- **INSTRUCTIONS FOR THE TASK**
Images are to be left out when the records below are printed word for word.

- **Data items**
########

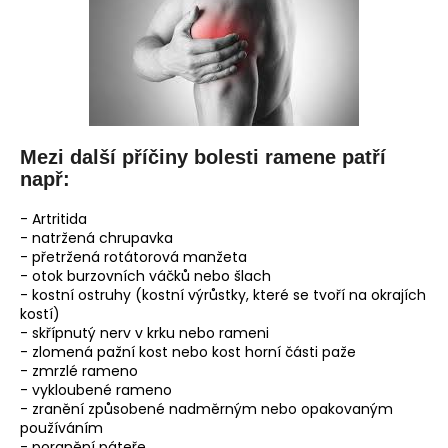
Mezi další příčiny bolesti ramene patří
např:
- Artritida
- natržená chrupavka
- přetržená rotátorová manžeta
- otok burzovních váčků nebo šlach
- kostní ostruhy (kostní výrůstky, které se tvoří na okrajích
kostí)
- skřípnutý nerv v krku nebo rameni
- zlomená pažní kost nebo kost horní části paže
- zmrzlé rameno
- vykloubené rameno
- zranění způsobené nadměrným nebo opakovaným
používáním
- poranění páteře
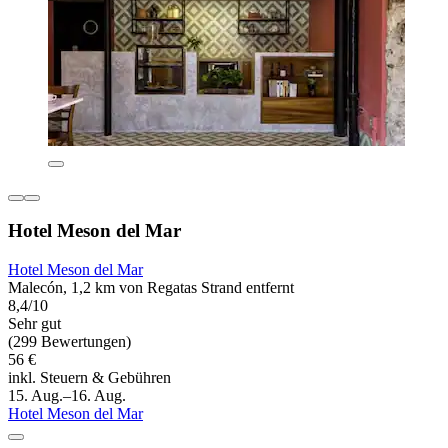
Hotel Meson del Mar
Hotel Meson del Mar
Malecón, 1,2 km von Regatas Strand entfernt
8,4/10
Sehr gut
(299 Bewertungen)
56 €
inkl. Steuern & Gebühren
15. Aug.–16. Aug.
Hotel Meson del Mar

########

- **ANSWER BOX**
Mezi další příčiny bolesti ramene patří
např:
- Artritida
- natržená chrupavka
- přetržená rotátorová manžeta
- otok burzovních váčků nebo šlach
- kostní ostruhy (kostní výrůstky, které se tvoří na okrajích
kostí)
- skřípnutý nerv v krku nebo rameni
- zlomená pažní kost nebo kost horní části paže
- zmrzlé rameno
- vykloubené rameno
- zranění způsobené nadměrným nebo opakovaným
používáním
- poranění páteře
Hotel Meson del Mar
Hotel Meson del Mar
Malecón, 1,2 km von Regatas Strand entfernt
8,4/10
Sehr gut
(299 Bewertungen)
56 €
inkl. Steuern & Gebühren
15. Aug.–16. Aug.
Hotel Meson del Mar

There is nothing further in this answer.